I've always felt that students and teachers should have input on the effectiveness of the teachers they have/deal with for a year. I realize there are problems with that because some teens would simply lie in order to get a teacher they hate in trouble, but for those, like me, who honestly wanted to appraise a teacher, there's no system in place.
I had fantastic teachers in high school, middle school, and elementary school, but I also had some horrible ones. Sadly, many of those horrible ones are the ones with the most tenure and who earned far more than they were worth.
I had one music teacher when I was in kindergarten actually wrote a note to my mom (we were looking at old paperwork she found when spring cleaning). That note said - "Sarah sings off-key and is therefore a distraction in my classroom, so that's why I'm giving her a "D" for this quarter." I was in kindergarten and didn't know the song, so I can't imagine why I was expected to sing perfectly at such a young age.

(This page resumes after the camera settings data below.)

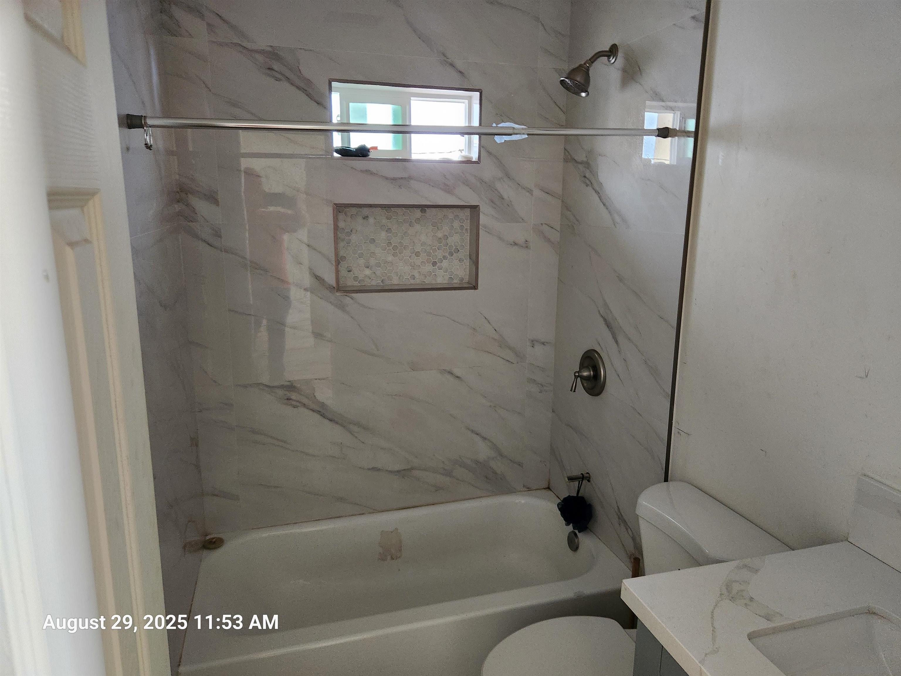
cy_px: 338
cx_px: 450
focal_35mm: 23
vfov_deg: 58.9
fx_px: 599
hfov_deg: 73.9
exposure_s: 1/30
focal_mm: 5.4
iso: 640
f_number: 1.8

Posted by: Sarah | July 11, 2012 at 08:23 AM
Ok agian here we go with the testing. ALL teachers should be correctly evaluated, but here this whole testing situation even got the editor stating evaluations could be a distraction for the transition and he's talking about this new common core. How is it a teacher can be affected by this one test but can be quickly evaluated. I don't understand it, but hey who dare challenge the government. As if they know it all, yeah right jsut because they are in high end positions doesn't make them know it all. How bout taking comments from both the students and teachers (the ones that actually matter in this whole common core transition.)